## Collected data

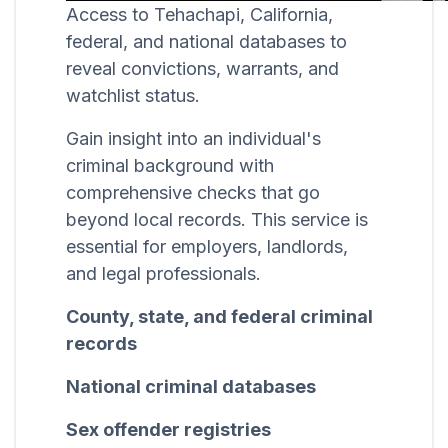
Access to Tehachapi, California,
federal, and national databases to
reveal convictions, warrants, and
watchlist status.
Gain insight into an individual's
criminal background with
comprehensive checks that go
beyond local records. This service is
essential for employers, landlords,
and legal professionals.
County, state, and federal criminal
records
National criminal databases
Sex offender registries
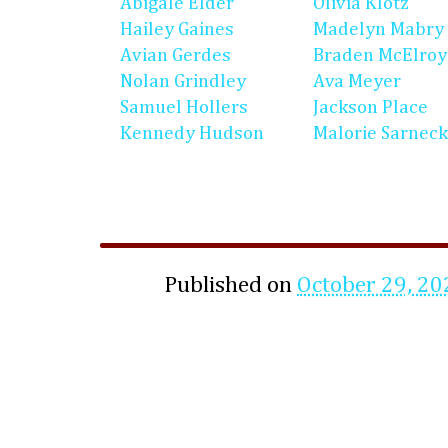
Abigale Elder
Olivia Klotz
Hailey Gaines
Madelyn Mabry
Avian Gerdes
Braden McElroy
Nolan Grindley
Ava Meyer
Samuel Hollers
Jackson Place
Kennedy Hudson
Malorie Sarneck
Published on
October 29, 20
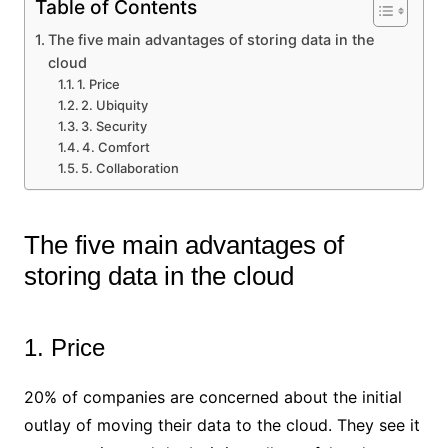
Table of Contents
The five main advantages of storing data in the
cloud
1. Price
2. Ubiquity
3. Security
4. Comfort
5. Collaboration
The five main advantages of
storing data in the cloud
1. Price
20% of companies are concerned about the initial
outlay of moving their data to the cloud. They see it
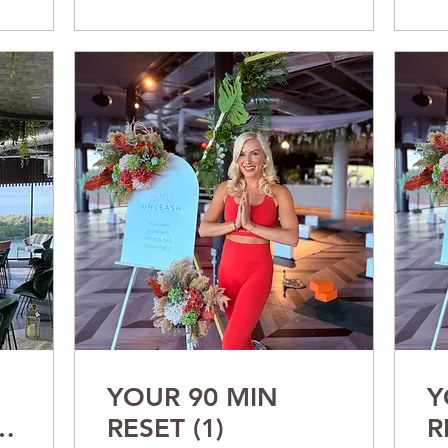
YOUR 90 MIN
Y
ur
RESET (1)
R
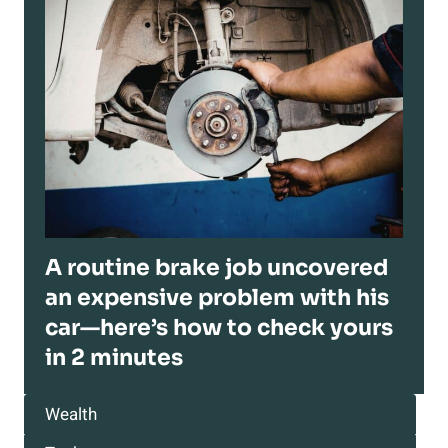
A routine brake job uncovered
an expensive problem with his
car—here’s how to check yours
in 2 minutes
Wealth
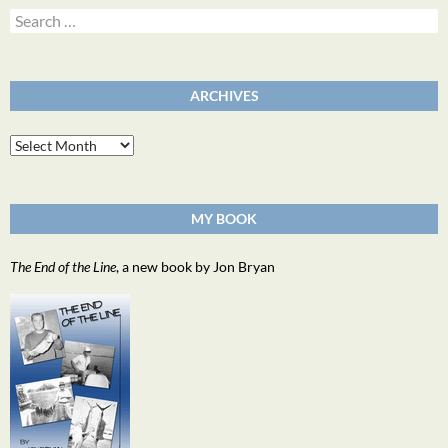
Search
for:
ARCHIVES
Archives
MY BOOK
The End of the Line
, a new book by Jon Bryan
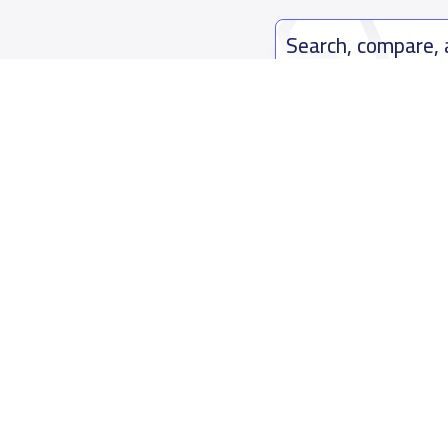
Search, compare,
Easy payment solutions and financ
Start Now
Who are we
Contact us
About YaSchools
Kingdom o
YaSchools News
7899Al Th
School Blog
Contact u
FAQ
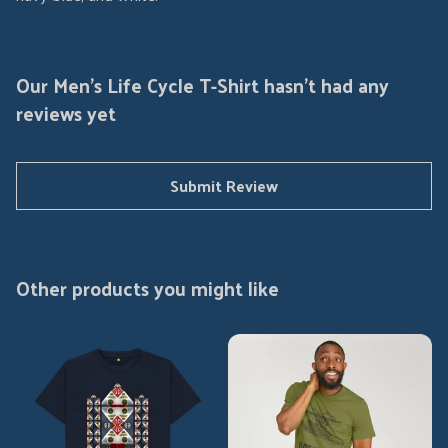
Our Men's Life Cycle T-Shirt hasn't had any
reviews yet
Submit Review
Other products you might like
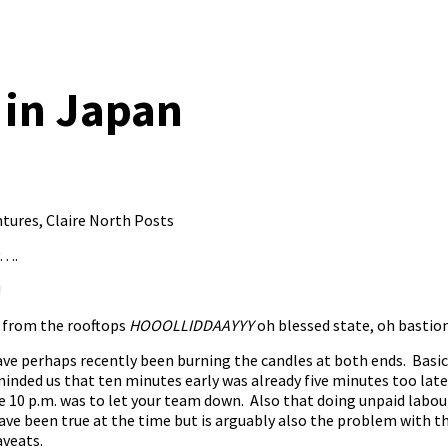
 in Japan
ntures
,
Claire North Posts
y….
!
 from the rooftops
HOOOLLIDDAAYYY
oh blessed state, oh bastion
 have perhaps recently been burning the candles at both ends. Bas
inded us that ten minutes early was already five minutes too late
re 10 p.m. was to let your team down. Also that doing unpaid labo
have been true at the time but is arguably also the problem with 
aveats.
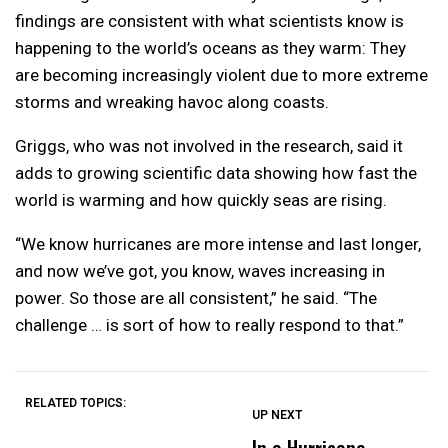
findings are consistent with what scientists know is
happening to the world’s oceans as they warm: They
are becoming increasingly violent due to more extreme
storms and wreaking havoc along coasts.
Griggs, who was not involved in the research, said it
adds to growing scientific data showing how fast the
world is warming and how quickly seas are rising.
“We know hurricanes are more intense and last longer,
and now we’ve got, you know, waves increasing in
power. So those are all consistent,” he said. “The
challenge … is sort of how to really respond to that.”
RELATED TOPICS:
UP NEXT
UP
DON'T
DON'T
MISS
MISS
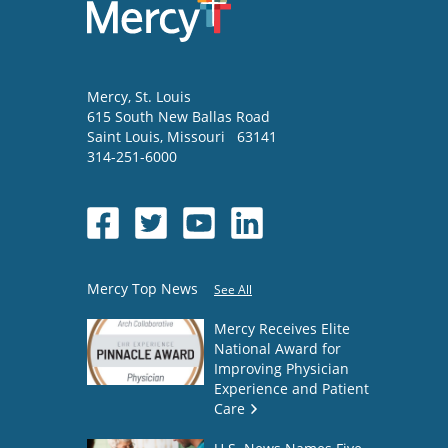
Mercy
, St. Louis
615 South New Ballas Road
Saint Louis
,
Missouri
63141
314-251-6000
Mercy Top News
See All
Mercy Receives Elite
National Award for
Improving Physician
Experience and Patient
Care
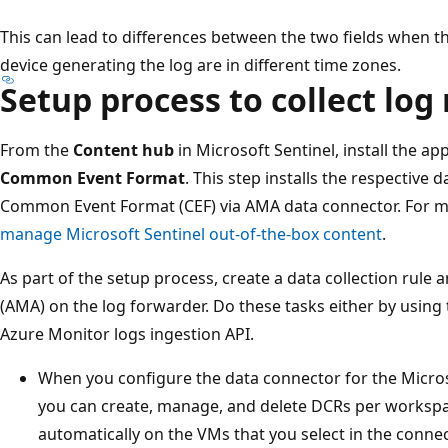
This can lead to differences between the two fields when t
device generating the log are in different time zones.
Setup process to collect lo
From the
Content hub
in Microsoft Sentinel, install the ap
Common Event Format
. This step installs the respective
Common Event Format (CEF) via AMA data connector. For m
manage Microsoft Sentinel out-of-the-box content
.
As part of the setup process, create a data collection rule 
(AMA) on the log forwarder. Do these tasks either by using 
Azure Monitor logs ingestion API.
When you configure the data connector for the Microso
you can create, manage, and delete DCRs per workspac
automatically on the VMs that you select in the conne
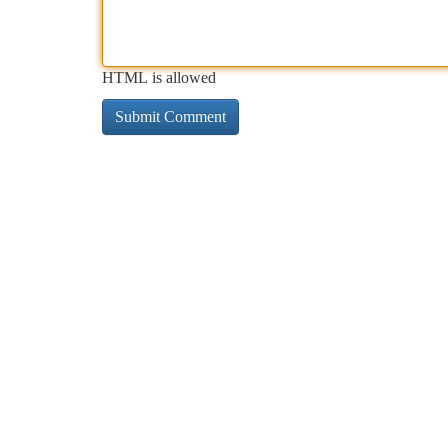
HTML is allowed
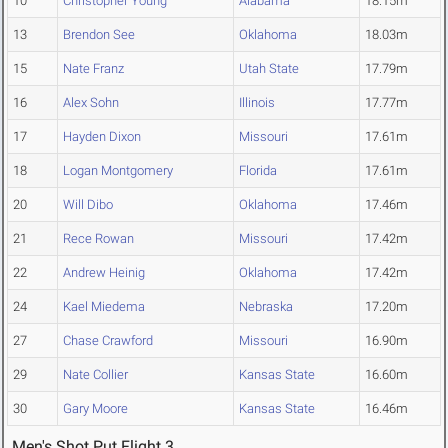
10
Christopher Young
Alabama
18.15m
13
Brendon See
Oklahoma
18.03m
15
Nate Franz
Utah State
17.79m
16
Alex Sohn
Illinois
17.77m
17
Hayden Dixon
Missouri
17.61m
18
Logan Montgomery
Florida
17.61m
20
Will Dibo
Oklahoma
17.46m
21
Rece Rowan
Missouri
17.42m
22
Andrew Heinig
Oklahoma
17.42m
24
Kael Miedema
Nebraska
17.20m
27
Chase Crawford
Missouri
16.90m
29
Nate Collier
Kansas State
16.60m
30
Gary Moore
Kansas State
16.46m
Men's Shot Put Flight 3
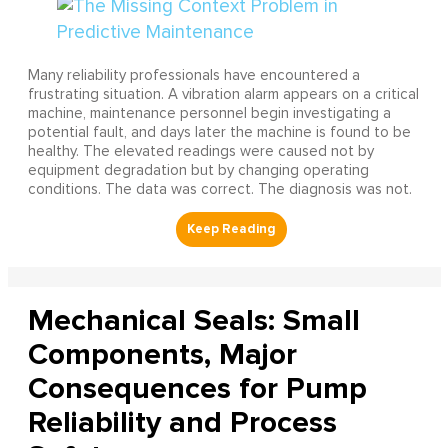
Many reliability professionals have encountered a
frustrating situation. A vibration alarm appears on a critical
machine, maintenance personnel begin investigating a
potential fault, and days later the machine is found to be
healthy. The elevated readings were caused not by
equipment degradation but by changing operating
conditions. The data was correct. The diagnosis was not.
Mechanical Seals: Small
Components, Major
Consequences for Pump
Reliability and Process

## What is expected
Copy out each line of the data exactly as it reads; skip the pictures.

## Reply
Access to Tehachapi, California,
federal, and national databases to
reveal convictions, warrants, and
watchlist status.
Gain insight into an individual's
criminal background with
comprehensive checks that go
beyond local records. This service is
essential for employers, landlords,
and legal professionals.
County, state, and federal criminal
records
National criminal databases
Sex offender registries
Abigale Elder
Olivia Klotz
Hailey Gaines
Madelyn Mabry
Avian Gerdes
Braden McElroy
Nolan Grindley
Ava Meyer
Samuel Hollers
Jackson Place
Kennedy Hudson
Malorie Sarneck
Published on
October 29, 20
Table of Contents
The five main advantages of storing data in the
cloud
1. Price
2. Ubiquity
3. Security
4. Comfort
5. Collaboration
The five main advantages of
storing data in the cloud
1. Price
20% of companies are concerned about the initial
outlay of moving their data to the cloud. They see it
YOUR 90 MIN
Y
ur
RESET (1)
R
A routine brake job uncovered
an expensive problem with his
car—here’s how to check yours
in 2 minutes
Wealth
Search
for:
ARCHIVES
Archives
MY BOOK
The End of the Line
, a new book by Jon Bryan
Search, compare,
Easy payment solutions and financ
Start Now
Who are we
Contact us
About YaSchools
Kingdom o
YaSchools News
7899Al Th
School Blog
Contact u
FAQ
Our Men's Life Cycle T-Shirt hasn't had any
reviews yet
Submit Review
Other products you might like
 in Japan
ntures
,
Claire North Posts
y….
!
 from the rooftops
HOOOLLIDDAAYYY
oh blessed state, oh bastion
 have perhaps recently been burning the candles at both ends. Bas
inded us that ten minutes early was already five minutes too late
re 10 p.m. was to let your team down. Also that doing unpaid labo
have been true at the time but is arguably also the problem with 
aveats.
findings are consistent with what scientists know is
happening to the world’s oceans as they warm: They
are becoming increasingly violent due to more extreme
storms and wreaking havoc along coasts.
Griggs, who was not involved in the research, said it
adds to growing scientific data showing how fast the
world is warming and how quickly seas are rising.
“We know hurricanes are more intense and last longer,
and now we’ve got, you know, waves increasing in
power. So those are all consistent,” he said. “The
challenge … is sort of how to really respond to that.”
RELATED TOPICS:
UP NEXT
UP
DON'T
DON'T
MISS
MISS
Mercy
, St. Louis
615 South New Ballas Road
Saint Louis
,
Missouri
63141
314-251-6000
Mercy Top News
See All
Mercy Receives Elite
National Award for
Improving Physician
Experience and Patient
Care
This can lead to differences between the two fields when t
device generating the log are in different time zones.
Setup process to collect lo
From the
Content hub
in Microsoft Sentinel, install the ap
Common Event Format
. This step installs the respective
Common Event Format (CEF) via AMA data connector. For m
manage Microsoft Sentinel out-of-the-box content
.
As part of the setup process, create a data collection rule 
(AMA) on the log forwarder. Do these tasks either by using 
Azure Monitor logs ingestion API.
When you configure the data connector for the Microso
you can create, manage, and delete DCRs per workspac
automatically on the VMs that you select in the conne
HTML is allowed
10
Christopher Young
Alabama
18.15m
13
Brendon See
Oklahoma
18.03m
15
Nate Franz
Utah State
17.79m
16
Alex Sohn
Illinois
17.77m
17
Hayden Dixon
Missouri
17.61m
18
Logan Montgomery
Florida
17.61m
20
Will Dibo
Oklahoma
17.46m
21
Rece Rowan
Missouri
17.42m
22
Andrew Heinig
Oklahoma
17.42m
24
Kael Miedema
Nebraska
17.20m
27
Chase Crawford
Missouri
16.90m
29
Nate Collier
Kansas State
16.60m
30
Gary Moore
Kansas State
16.46m
Men's Shot Put Flight 3
Many reliability professionals have encountered a
frustrating situation. A vibration alarm appears on a critical
machine, maintenance personnel begin investigating a
potential fault, and days later the machine is found to be
healthy. The elevated readings were caused not by
equipment degradation but by changing operating
conditions. The data was correct. The diagnosis was not.
Mechanical Seals: Small
Components, Major
Consequences for Pump
Reliability and Process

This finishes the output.